The relationship between the provisions of the Arbitration and Conciliation Act, 1996 (Act) dealing with grant of interim relief by the Courts as well as the Arbitral Tribunals, encapsulated under Section 9 and Section 17 of the Act has been considerably debated upon by the Courts and as well as the jurists. There is no doubt that the 2015 Amendment to the Act (Amendment) grants the Arbitral Tribunals the same powers as that of the Courts in terms of granting interim reliefs to the disputing parties. The Amendment introduced a deeming fiction, where an order passed by the Arbitral Tribunal under Section 17 is deemed to be an order of the Court for all purposes and is enforceable as an order of the Court itself.

> [TASK INSTRUCTIONS]
A) Write down the part of the arbitration passage between "The relationship between" and "the Court itself.", inclusive.
B) According to the arbitration passage, how is an order passed by the Arbitral Tribunal under Section 17 treated after the 2015 Amendment?
The listing after this point comes from a different source.

> [GIVEN DATA]
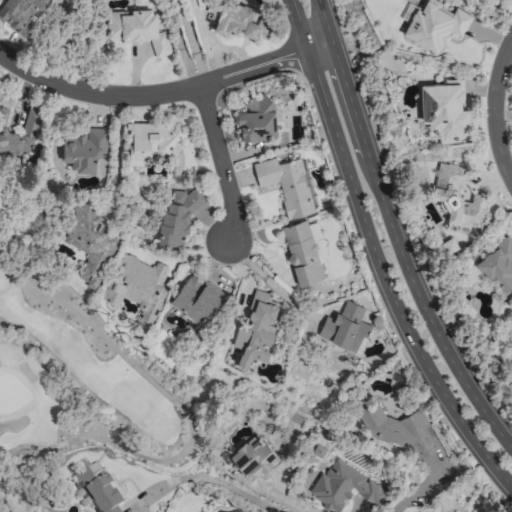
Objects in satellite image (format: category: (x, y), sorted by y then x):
road: (490, 11)
building: (408, 12)
building: (19, 15)
building: (242, 20)
building: (435, 24)
building: (138, 29)
road: (190, 42)
road: (166, 94)
building: (444, 108)
road: (497, 112)
building: (257, 119)
building: (18, 134)
building: (158, 141)
building: (84, 150)
road: (220, 164)
building: (286, 184)
building: (457, 197)
building: (178, 216)
road: (395, 234)
building: (90, 241)
building: (301, 253)
road: (179, 258)
road: (379, 258)
building: (498, 263)
road: (265, 279)
building: (138, 286)
building: (195, 299)
building: (256, 327)
building: (345, 327)
park: (94, 389)
road: (181, 408)
building: (399, 429)
building: (255, 460)
road: (206, 480)
building: (98, 487)
building: (343, 487)
road: (418, 489)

> [RESPONSE LIST]
A)
The relationship between the provisions of the Arbitration and Conciliation Act, 1996 (Act) dealing with grant of interim relief by the Courts as well as the Arbitral Tribunals, encapsulated under Section 9 and Section 17 of the Act has been considerably debated upon by the Courts and as well as the jurists. There is no doubt that the 2015 Amendment to the Act (Amendment) grants the Arbitral Tribunals the same powers as that of the Courts in terms of granting interim reliefs to the disputing parties. The Amendment introduced a deeming fiction, where an order passed by the Arbitral Tribunal under Section 17 is deemed to be an order of the Court for all purposes and is enforceable as an order of the Court itself.

B) It is deemed to be an order of the Court for all purposes and is enforceable as an order of the Court itself.